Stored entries

^^^^^^^^

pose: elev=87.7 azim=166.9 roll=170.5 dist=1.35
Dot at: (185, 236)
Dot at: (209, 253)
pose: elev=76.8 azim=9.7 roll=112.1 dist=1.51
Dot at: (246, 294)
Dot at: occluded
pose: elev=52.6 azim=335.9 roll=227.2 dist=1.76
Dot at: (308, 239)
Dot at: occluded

^^^^^^^^

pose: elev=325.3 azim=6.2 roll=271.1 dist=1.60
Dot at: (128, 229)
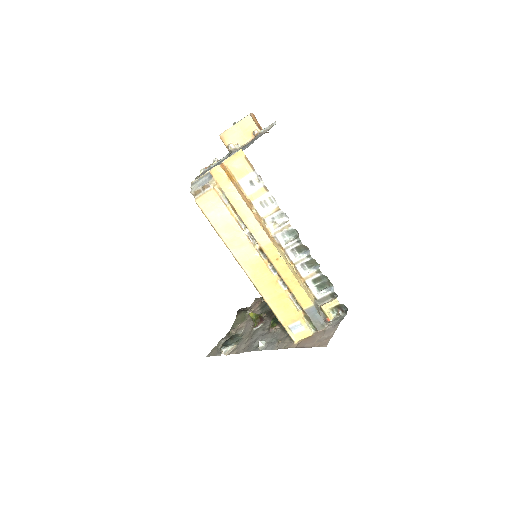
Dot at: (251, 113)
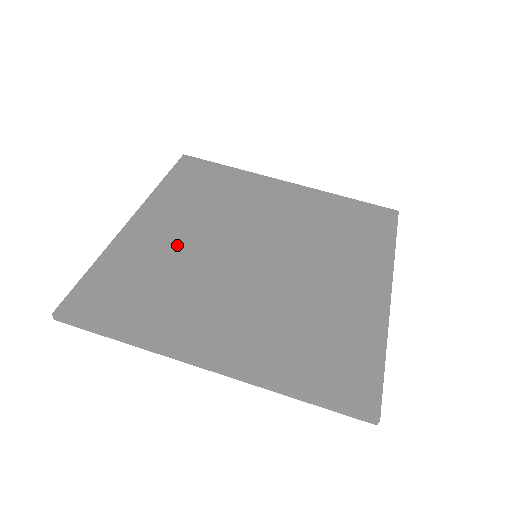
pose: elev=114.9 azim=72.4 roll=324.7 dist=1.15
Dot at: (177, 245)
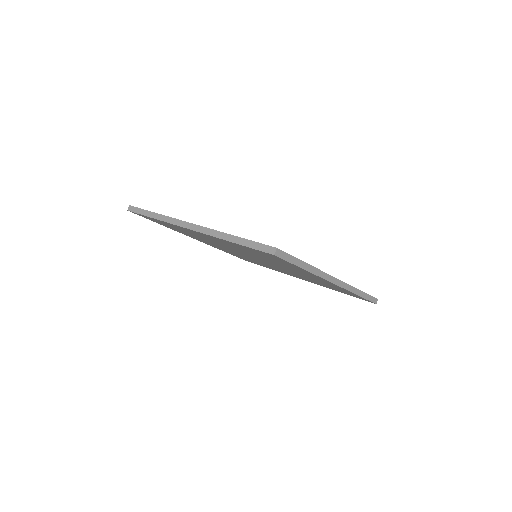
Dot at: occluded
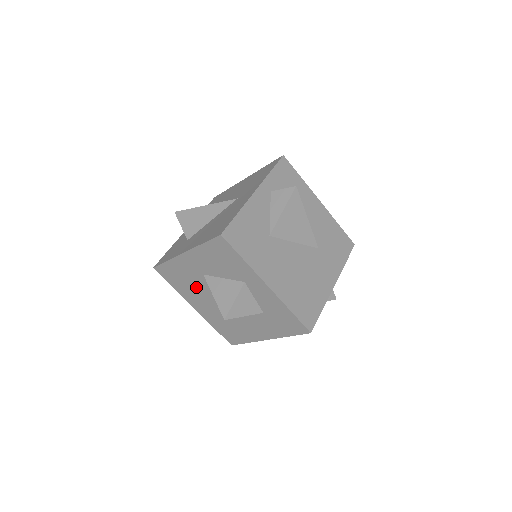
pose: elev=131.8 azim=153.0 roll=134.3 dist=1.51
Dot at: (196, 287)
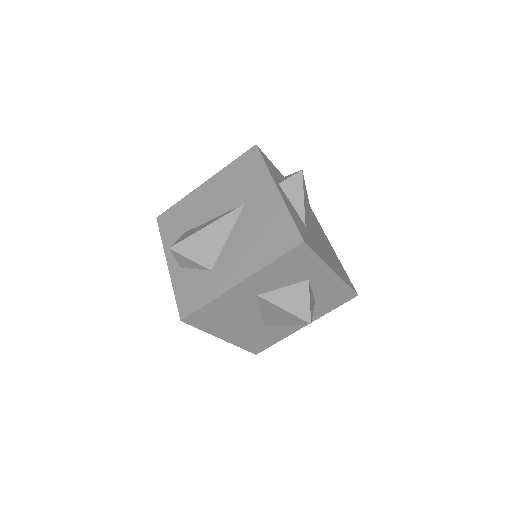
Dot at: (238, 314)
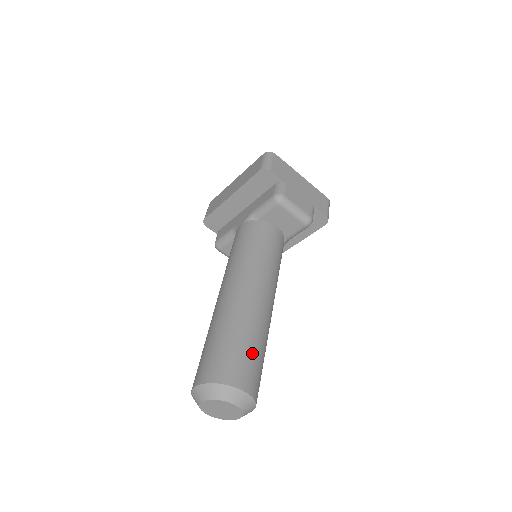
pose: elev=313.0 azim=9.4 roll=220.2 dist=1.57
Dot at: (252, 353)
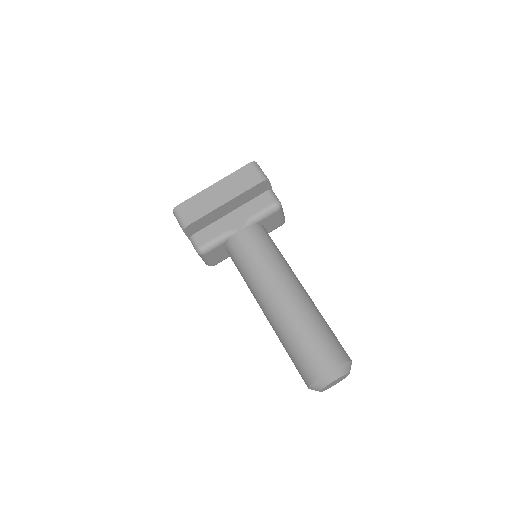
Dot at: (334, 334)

^^^^^^^^

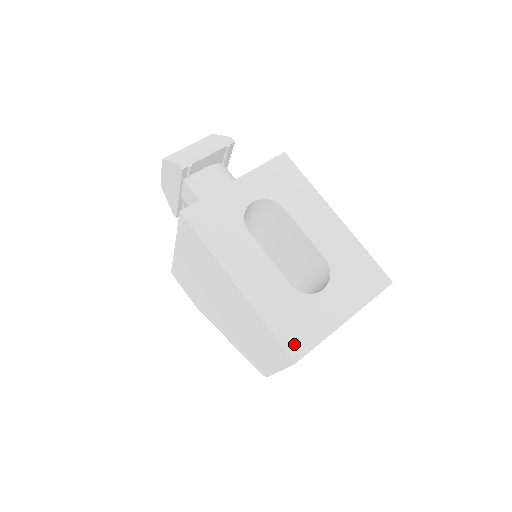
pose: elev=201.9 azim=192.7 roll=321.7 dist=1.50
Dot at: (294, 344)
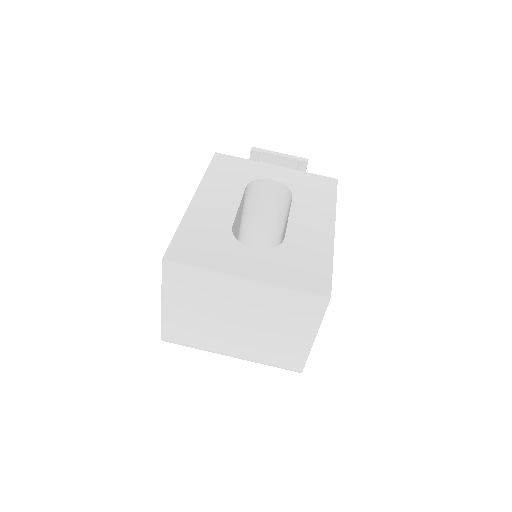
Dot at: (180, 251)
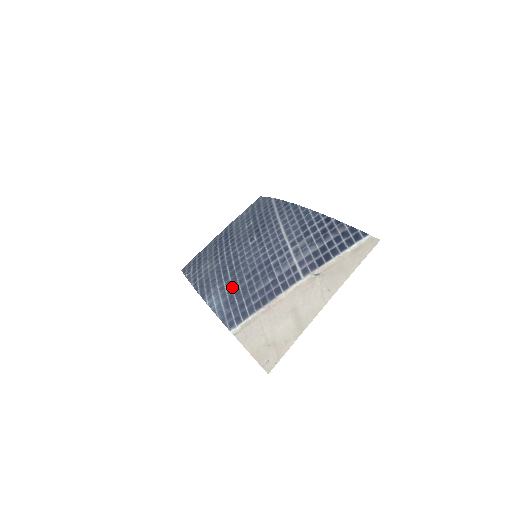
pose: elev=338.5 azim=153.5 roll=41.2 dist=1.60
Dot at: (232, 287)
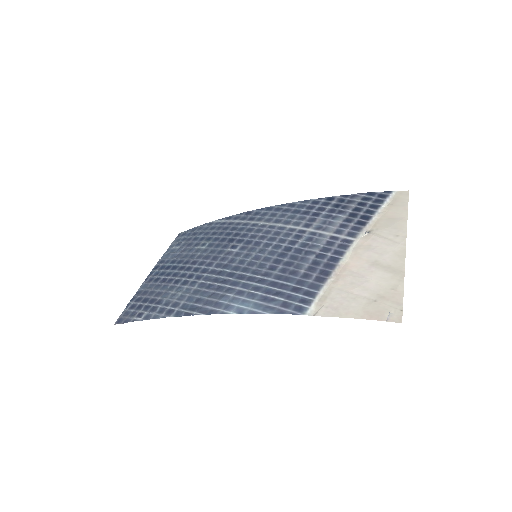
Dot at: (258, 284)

^^^^^^^^

**Given request:** Rewrite the records from the line with "pose: elev=325.3 azim=6.2" to the line with "Dot at: (238, 314)", replacing "dist" with "distance" and leaving everything else unchanged. Give only these lines, and omit the pictures.

**Complete output:**
pose: elev=325.3 azim=6.2 roll=271.1 distance=1.60
Dot at: (128, 229)
Dot at: (251, 113)
pose: elev=114.9 azim=72.4 roll=324.7 distance=1.15
Dot at: (177, 245)
Dot at: occluded
pose: elev=131.8 azim=153.0 roll=134.3 distance=1.51
Dot at: (196, 287)
Dot at: (238, 314)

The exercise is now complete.